**WHAT THE TASK REQUIRES**. Look through the entries for the string "CROSS" and copy every line where it shows up.

[Stored data]
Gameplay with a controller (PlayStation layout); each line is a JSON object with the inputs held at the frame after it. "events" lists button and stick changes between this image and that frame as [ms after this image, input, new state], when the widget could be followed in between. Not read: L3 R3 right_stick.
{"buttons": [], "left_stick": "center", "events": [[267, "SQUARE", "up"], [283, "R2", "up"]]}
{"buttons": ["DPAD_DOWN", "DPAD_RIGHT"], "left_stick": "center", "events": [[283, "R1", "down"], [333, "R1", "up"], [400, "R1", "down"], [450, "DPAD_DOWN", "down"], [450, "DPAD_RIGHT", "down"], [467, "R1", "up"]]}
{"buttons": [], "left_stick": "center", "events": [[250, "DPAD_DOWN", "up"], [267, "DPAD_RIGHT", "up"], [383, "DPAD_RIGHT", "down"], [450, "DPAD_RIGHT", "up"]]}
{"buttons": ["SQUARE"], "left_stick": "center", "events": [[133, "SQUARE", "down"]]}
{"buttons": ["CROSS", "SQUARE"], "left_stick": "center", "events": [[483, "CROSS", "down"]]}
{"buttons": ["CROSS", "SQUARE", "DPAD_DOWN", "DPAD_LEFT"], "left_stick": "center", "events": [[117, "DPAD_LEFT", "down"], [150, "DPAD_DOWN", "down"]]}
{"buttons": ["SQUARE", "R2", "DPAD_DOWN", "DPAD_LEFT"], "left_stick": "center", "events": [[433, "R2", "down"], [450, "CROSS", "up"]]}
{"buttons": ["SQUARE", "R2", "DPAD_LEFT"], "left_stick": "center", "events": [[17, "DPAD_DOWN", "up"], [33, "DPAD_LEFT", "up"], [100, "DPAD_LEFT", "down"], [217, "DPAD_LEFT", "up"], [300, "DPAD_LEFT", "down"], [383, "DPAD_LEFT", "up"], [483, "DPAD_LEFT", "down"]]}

**EXERCISE ANSWER**.
{"buttons": ["CROSS", "SQUARE"], "left_stick": "center", "events": [[483, "CROSS", "down"]]}
{"buttons": ["CROSS", "SQUARE", "DPAD_DOWN", "DPAD_LEFT"], "left_stick": "center", "events": [[117, "DPAD_LEFT", "down"], [150, "DPAD_DOWN", "down"]]}
{"buttons": ["SQUARE", "R2", "DPAD_DOWN", "DPAD_LEFT"], "left_stick": "center", "events": [[433, "R2", "down"], [450, "CROSS", "up"]]}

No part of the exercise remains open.